The organ chamber was added in 1874. The tower was refaced in 1893–1895 by J. A. Chatwin.

The Whittall Chapel was added in 1921-1922 by Giles Gilbert Scott. Hubert Clist undertook some work in 1966–1967. Ronald Sims re-ordered the interior in 1988–1990.

St Mary and All Saints is the civic Church of Kidderminster and forms part of the Kidderminster Ismere team of churches which includes St John Wolverley, Holy Trinity Trimpley, St Barnabas Franche, St Oswald Broadwaters, St Peter Upper Arley and St Peter Cookley.

==Organ==
In 1846 a decision was taken to obtain a new organ as the existing one was placed at the west end of the church and impeded the view of the window. The congregation also wanted the organ moved to support a new choir which was engaged to perform full cathedral services on Sundays. The new organ by George Holdich was opened by Dr. Marshall (organist of St Mary’s) on 7 June 1848.

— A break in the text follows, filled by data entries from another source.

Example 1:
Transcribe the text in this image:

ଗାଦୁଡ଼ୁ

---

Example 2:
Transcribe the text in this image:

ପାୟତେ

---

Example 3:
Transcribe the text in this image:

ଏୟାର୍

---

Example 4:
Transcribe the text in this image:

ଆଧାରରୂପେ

There have been subsequent rebuildings and renovations over the years, resulting in a 3-manual and pedal pipe organ. The organ case was added in 1927 – 1928 by Giles Gilbert Scott. A specification of the organ can be found on the National Pipe Organ Register.

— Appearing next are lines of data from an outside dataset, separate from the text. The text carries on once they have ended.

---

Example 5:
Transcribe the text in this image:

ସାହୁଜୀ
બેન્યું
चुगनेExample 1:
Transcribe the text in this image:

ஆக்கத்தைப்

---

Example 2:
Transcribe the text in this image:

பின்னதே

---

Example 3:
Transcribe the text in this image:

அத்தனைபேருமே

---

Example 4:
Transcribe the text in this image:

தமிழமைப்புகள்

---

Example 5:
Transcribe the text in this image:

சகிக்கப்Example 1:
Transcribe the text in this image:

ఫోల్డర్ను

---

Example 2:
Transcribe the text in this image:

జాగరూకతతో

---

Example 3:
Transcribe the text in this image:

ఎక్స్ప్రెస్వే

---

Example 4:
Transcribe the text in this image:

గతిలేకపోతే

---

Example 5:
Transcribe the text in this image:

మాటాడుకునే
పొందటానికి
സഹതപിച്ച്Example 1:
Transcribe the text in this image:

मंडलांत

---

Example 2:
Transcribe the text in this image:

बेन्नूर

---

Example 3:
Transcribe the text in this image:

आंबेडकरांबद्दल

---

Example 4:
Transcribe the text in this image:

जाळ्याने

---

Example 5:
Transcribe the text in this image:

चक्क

A separate pipe organ is situated in the Whitall Memorial Chapel. A specification of the organ can be found on the National Pipe Organ Register.

===Organists===
- Mr. Fletcher ca. 1813 - 1843 (afterwards organist at St Mary's Church, Handsworth)
- Mrs. W.H. Fletcher 1843
- Dr. William Marshall 1846 - 1868 (formerly organist at Christ Church, Oxford)
- William Taylor 1868 - 1903 (formerly organist of St John's Church, Kidderminster)
- Alfred Chatfield 1903 - 1949 (formerly organist at St Paul’s Church, Finchley)
- Mr. Lashford ca. 1952
- Angela Cattanach-Chell ca. 1983 ca. 1984
- Stanley Mitchell 1985 - 2003
- David Morgan 2006-2013
- James Bradley 2013 - ?
- Graeme Martin (previously Director of Music 2004 - 2006)

==Bells==
By 1774 the church had a peal of 8 bells. The 1st, 6th and 7th had been cast at Gloucester in 1754. On 1 May 1856 the 8th bell was broken and it was recast in 1857 by Mears of London.

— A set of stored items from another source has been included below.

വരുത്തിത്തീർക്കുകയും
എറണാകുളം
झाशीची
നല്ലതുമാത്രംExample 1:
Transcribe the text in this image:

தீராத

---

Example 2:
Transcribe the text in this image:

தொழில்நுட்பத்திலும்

The great gale of October 1881 did much damage to the tower. It was decided that the restoration of the tower was urgent and work started immediately. As part of this restoration, new floors were inserted under the bells and for a clock chamber. A new frame was erected for the rehanging of the bells and this work was carried out by J. Taylor and Sons of Loughborough. Three new fixed bells were added to the set of carillon chimes which were presented to the town by the Freemasons of the district. The chimes played every third hour, being set on the eleven bells. The chiming mechanism had a change of three barrels, two of which had 14 secular tunes, and the other one had 7 sacred tunes. The clock chiming mechanism which had formerly been a ting-tang (?) was replaced with Westminster chimes. There was also a barrel for chiming 182 changes and rounds on the old eight bells.

The tower today contains a ring of 12 bells with the addition of a flat 6th bell which were cast in 2003 by John Taylor of Loughborough and dedicated on 29 February 2004. The tenor weight is 2856 lb.

==Clock==
A new clock was made in 1828 by Henry Knight of Birmingham. It was reported to be an eight-day clock with a great wheel two feet in diameter. The pendulum weighed 100 lb and the pendulum was 13 ft long, which oscillated only 30 times per minute. An additional dial was placed on the west side of the tower. In 1852 the clock was repaired. Mr. Fairer was appointed at a salary of £6 per annum to wind the clock at St Mary’s, and also that at St George’s. However, the clock does not appear to have been satisfactory as just over a year later a subscription was launched for the erection of a new clock. By June 1856, James Harrison of Hull was installing a new clock at a cost of £140 which was designed to strike the quarters. The church proposed to give the old one to St John's Church, Kidderminster.